We pause from the normal talk of sports biz to remember one we lost…
It seems like in the past year we have lost a good number of those “people behind the game.” Longtime writer and MLB scorekeeper Bill Shannon died in a fire last year, Red Sox PA announcer Carl Beane was killed in a car accident last month, and over the weekend we lost a man by the name of Warner Fusselle, it was reported Monday.
If you are a baseball fan of a certain age, you may not have known his name but you certainly knew his voice. Also if you happened to be lucky enough to attend a Brooklyn Cyclones game in Coney Island for any part of the past 11 years, you also knew Warner’s voice but probably never saw his face. Fuselle was the sometime PA announcer and always radio voice of the Cyclones (and before that the radio voice of some of the greatest Seton Hall basketball teams ever) but he was best known to baseball fans around the country as the man behind the “TWIB” notes, and after the passing of the legendary Mel Allen, as the voice of “This Week in Baseball.” While today that might not seem like a big deal, in the 1970’s and 1980’s TWIB was where you went for weekly highlights of action from around the AL and NL, a great half hour that usually led into the one national broadcast game each Saturday afternoon. It was produced magnificently by MLB Productions, with Fuselle’s smooth tones rolling over highlights of Ozzie Smith doing backflips or Dale Murphy homering into an Atlanta bullpen.
Warner’s voice led you around the league. More importantly Fuselle, like the others we have lost, were part of a gentle summer tradition for those in the industry. They would always have a story, a tip or an idea during a day or night at the ballpark or the arena, rarely asking for anything in between. True gentleman of the game. No yelling, no silly comments out of line designed to embarrass, just a genteel manner and a willingness to pass along whatever traditions and information had been passed on to them.
Were they a bit quirky? Yes, Thank God. We should all be so quirky. They all loved their jobs and had an ability to make you feel important, whether you were 18 or 60. In some conversations I had with him over the years, Fuselle would express frustration that he hadn’t gotten x or y broadcast job after TWIB went away, but he always seemed to enjoy the beautiful ballpark in Coney, hard by the Atlantic Ocean, not far from either Nathan’s or the Abe Stark skating rink. Eventhough he was a Wake Forest grad raised in the south, he had become a Brooklyn baseball guy, not unlike another gentleman of the South, Red Barber had become for legions of Brooklyn Dodgers fans of a bygone era.
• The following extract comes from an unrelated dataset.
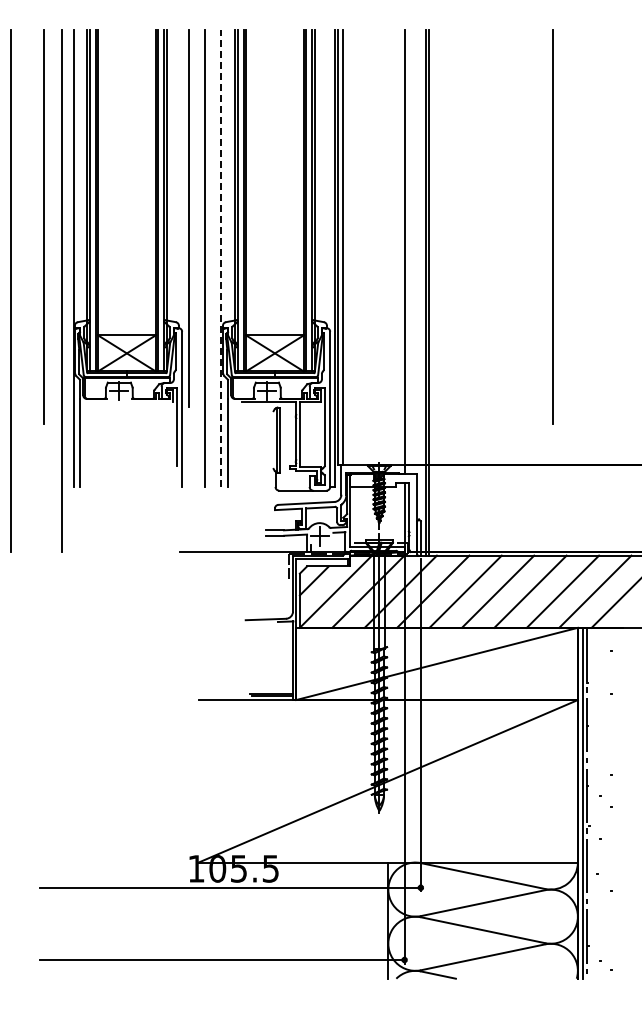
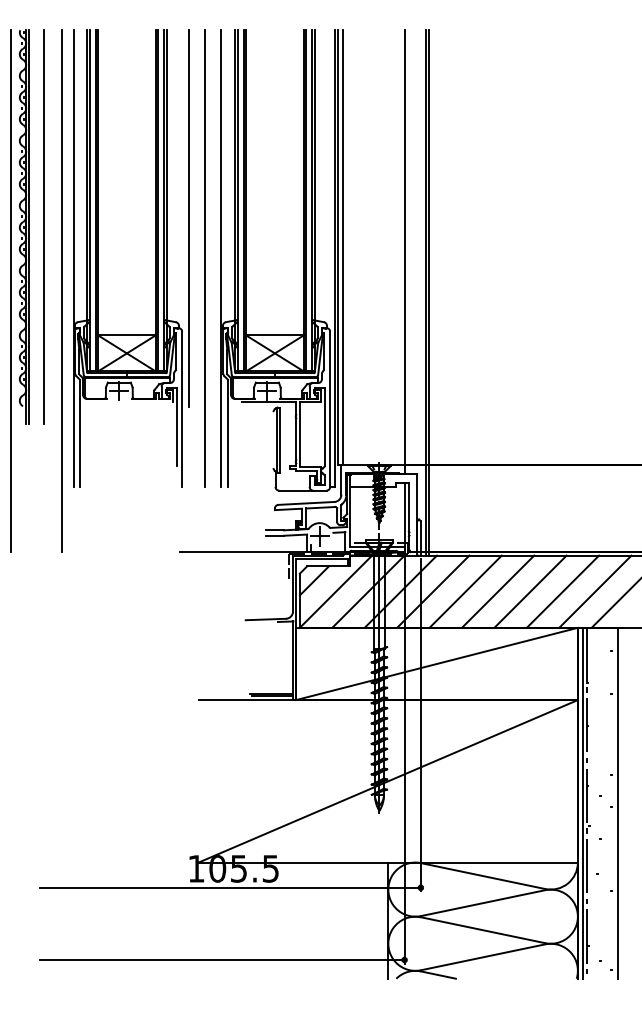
part at (24, 226): none -> present
line at (552, 226): present -> none
line at (221, 258): dashed -> solid
line at (617, 802): none -> present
Yes Fuselle and the others were a throwback to a certain era, but more importantly they were really a reminder of what should be important in a business that is all about games.
Most recently I had chatted with Mark Fratto, forever an innovator at St. John’s University and now the Red Storm Director of Communications. He had pulled Warner in to do play-by-play for St. John’s baseball in a test program, where SJU created broadcast quality video over the internet for a fraction of the price. The experiment worked, and Fuselle ended up calling games on the CBS College Network this spring, even though Fratto joked he had to remind Warner to watch the action on the monitor and not keep telling the stories that he was so gifted at.
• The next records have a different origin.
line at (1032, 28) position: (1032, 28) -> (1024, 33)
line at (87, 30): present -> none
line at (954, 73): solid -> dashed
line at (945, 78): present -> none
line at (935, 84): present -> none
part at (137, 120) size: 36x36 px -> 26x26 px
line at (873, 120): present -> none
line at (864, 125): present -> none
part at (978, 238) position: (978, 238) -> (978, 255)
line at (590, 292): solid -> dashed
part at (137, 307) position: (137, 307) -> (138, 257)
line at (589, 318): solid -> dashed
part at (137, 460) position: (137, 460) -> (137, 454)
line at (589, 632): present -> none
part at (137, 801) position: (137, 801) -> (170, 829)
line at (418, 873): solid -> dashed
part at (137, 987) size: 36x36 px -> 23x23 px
The New York-Penn League will begin in a few days, and there will be a void in the Cyclones press box, one that was occupied since the team’s inception by a student of the game, always with a story to tell. No doubt the team, and hopefully all of baseball, will pause sometime this week to remember Warner Fuselle. Then we will get on with the ballgame, just as he would have liked.
A man, like many, who loved the game dearly, and who we can all learn from going forward.